§ **Trecho do texto**
No último sábado (1), o prefeito comentou ser "muito importante essa decisão que caça a liminar". Defendendo "a lei e a ordem" na cidade, Nunes disse que "rua não é endereço, barraca não é lar. Não é digno pessoas nas ruas expostas ao sol, chuva, sem banheiro, sem chuveiro, torneira".  

Segundo Ricardo Nunes, a prefeitura está ampliando os Centros de Acolhidas e fazendo o que chamam de "Vilas Reencontro", com casas de 18 metros quadrados e contrataram 3.599 vagas em hotéis para famílias com crianças e idosos.    

Condições insalubres e precárias dentro dos equipamentos da Prefeitura, no entanto, fazem entidades de defesa dos direitos humanos questionar a dignidade que o prefeito diz defender para essa população. O Brasil de Fato reverberou, no ano passado, uma infestação de percevejos causando feridas nas pernas de quem buscava abrigo no Centro Temporário de Acolhimento (CTA) da Brigadeiro Galvão. 

Um relatório da Comissão de Direitos Humanos e Cidadania da Câmara Municipal de São Paulo, divulgado em 2022, revelou que no Centro de Acolhida Zaki Narchi, em Santana, 500 homens dormiam em colchões com percevejos em um galpão cheio de pombos. Os banheiros, na ocasião da inspeção, tinham os vasos sanitários entupidos.

§ **Lista de tarefas**
#1 Responda às perguntas abaixo com base no texto sobre a população de rua de São Paulo:
(a) Quantas vagas em hotéis a prefeitura contratou, segundo Ricardo Nunes?
(b) Qual é o tamanho das casas das "Vilas Reencontro"?
(c) Quantos homens dormiam em colchões com percevejos no Centro de Acolhida Zaki Narchi?
#2 Diga se cada afirmação combina com o texto sobre a população de rua de São Paulo, citando as palavras do texto que decidem:
(a) O relatório da Comissão de Direitos Humanos e Cidadania foi divulgado em 2022.
(b) A infestação de percevejos no CTA da Brigadeiro Galvão foi noticiada neste ano.
(c) O Centro de Acolhida Zaki Narchi fica em Santana.
#3 Siga escrevendo o texto sobre a população de rua de São Paulo a partir da última frase dele.

§ **Listagem**
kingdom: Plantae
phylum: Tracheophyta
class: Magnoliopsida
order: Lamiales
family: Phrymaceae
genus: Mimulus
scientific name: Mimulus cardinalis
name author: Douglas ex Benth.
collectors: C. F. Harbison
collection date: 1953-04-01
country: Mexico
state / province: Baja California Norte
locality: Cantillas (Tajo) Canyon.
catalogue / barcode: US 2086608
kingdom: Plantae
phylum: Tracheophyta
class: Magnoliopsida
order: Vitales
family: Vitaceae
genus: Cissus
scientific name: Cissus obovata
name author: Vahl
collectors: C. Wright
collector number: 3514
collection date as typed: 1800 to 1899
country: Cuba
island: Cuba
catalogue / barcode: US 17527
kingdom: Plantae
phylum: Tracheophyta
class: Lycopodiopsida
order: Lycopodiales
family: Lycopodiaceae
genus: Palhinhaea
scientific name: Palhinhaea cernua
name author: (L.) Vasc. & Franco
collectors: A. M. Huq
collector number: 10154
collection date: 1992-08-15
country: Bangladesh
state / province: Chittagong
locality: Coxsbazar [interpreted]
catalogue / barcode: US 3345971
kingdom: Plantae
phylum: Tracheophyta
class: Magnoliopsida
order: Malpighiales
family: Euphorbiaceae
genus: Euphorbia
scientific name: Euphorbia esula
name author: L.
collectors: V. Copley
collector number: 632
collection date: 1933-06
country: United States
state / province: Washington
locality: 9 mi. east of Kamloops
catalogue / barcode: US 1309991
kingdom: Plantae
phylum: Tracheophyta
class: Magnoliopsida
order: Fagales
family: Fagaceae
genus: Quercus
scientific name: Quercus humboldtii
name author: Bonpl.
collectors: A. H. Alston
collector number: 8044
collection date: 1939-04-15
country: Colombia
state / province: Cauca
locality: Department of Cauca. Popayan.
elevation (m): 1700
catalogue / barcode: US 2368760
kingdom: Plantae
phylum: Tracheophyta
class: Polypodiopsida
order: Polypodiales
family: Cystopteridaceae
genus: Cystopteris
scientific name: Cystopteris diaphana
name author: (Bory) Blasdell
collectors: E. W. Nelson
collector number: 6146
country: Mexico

§ **Respostas**
#1
(a) 3.599 vagas, para famílias com crianças e idosos.
(b) 18 metros quadrados.
(c) 500 homens.

#2
(a) Sim: "divulgado em 2022".
(b) Não: "O Brasil de Fato reverberou, no ano passado, uma infestação de percevejos".
(c) Sim: "no Centro de Acolhida Zaki Narchi, em Santana".

#3
Em nota, a prefeitura de São Paulo informa que tem "a maior rede socioassistencial da América Latina que conta, atualmente, com quase 21 mil vagas de acolhimento para a população em situação de rua".  

Se todas as vagas fossem preenchidas, ainda assim, de acordo com o cálculo da própria prefeitura (tido como subnotificado pelos movimentos), um terço da população em situação de rua seguiria sem acolhimento. 

Guilherme Boulos disse, também em nota, ser "absurdo que a Prefeitura considere que a população sem teto viva nas ruas por vontade própria, e não por estarem abandonadas pelo poder público". Segundo ele, "a questão dos sem teto precisa ser resolvida de maneira estrutural, e não com o uso de violência para tirar o pouco que sobrou de quem já não tem quase nada."